[WHAT THE TASK ASKS]
Beginning with the line where "500 229 2795" appears, repeat every remaining line of the entries exactly, the last line included.

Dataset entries
---
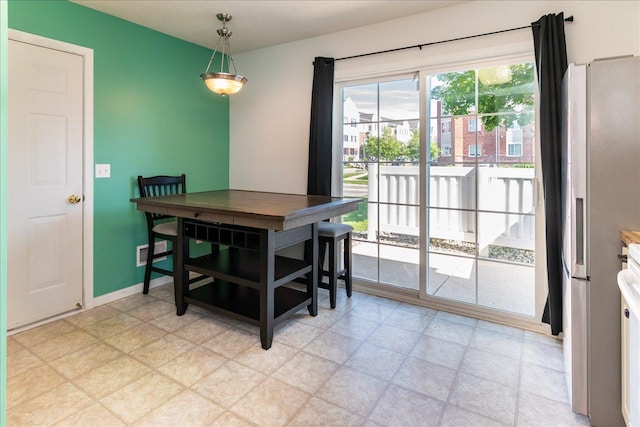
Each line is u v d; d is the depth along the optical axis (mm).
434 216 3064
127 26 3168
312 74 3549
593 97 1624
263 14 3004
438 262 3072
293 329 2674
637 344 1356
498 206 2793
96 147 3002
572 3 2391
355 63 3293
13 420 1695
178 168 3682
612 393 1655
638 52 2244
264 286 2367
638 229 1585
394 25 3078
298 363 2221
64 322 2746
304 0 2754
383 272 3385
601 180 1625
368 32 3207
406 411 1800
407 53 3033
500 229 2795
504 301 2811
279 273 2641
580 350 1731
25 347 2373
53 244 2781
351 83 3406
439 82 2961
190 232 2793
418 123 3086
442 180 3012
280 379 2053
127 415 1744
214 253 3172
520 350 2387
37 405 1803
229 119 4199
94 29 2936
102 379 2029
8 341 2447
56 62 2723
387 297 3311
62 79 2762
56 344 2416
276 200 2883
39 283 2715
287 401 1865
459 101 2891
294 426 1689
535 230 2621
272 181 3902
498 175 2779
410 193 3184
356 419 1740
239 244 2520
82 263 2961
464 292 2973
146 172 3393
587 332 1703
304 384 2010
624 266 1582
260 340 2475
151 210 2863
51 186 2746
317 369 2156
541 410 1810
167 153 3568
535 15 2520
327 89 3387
---
[SOLVED PROBLEM]
500 229 2795
504 301 2811
279 273 2641
580 350 1731
25 347 2373
53 244 2781
351 83 3406
439 82 2961
190 232 2793
418 123 3086
442 180 3012
280 379 2053
127 415 1744
214 253 3172
520 350 2387
37 405 1803
229 119 4199
94 29 2936
102 379 2029
8 341 2447
56 62 2723
387 297 3311
62 79 2762
56 344 2416
276 200 2883
39 283 2715
287 401 1865
459 101 2891
294 426 1689
535 230 2621
272 181 3902
498 175 2779
410 193 3184
356 419 1740
239 244 2520
82 263 2961
464 292 2973
146 172 3393
587 332 1703
304 384 2010
624 266 1582
260 340 2475
151 210 2863
51 186 2746
317 369 2156
541 410 1810
167 153 3568
535 15 2520
327 89 3387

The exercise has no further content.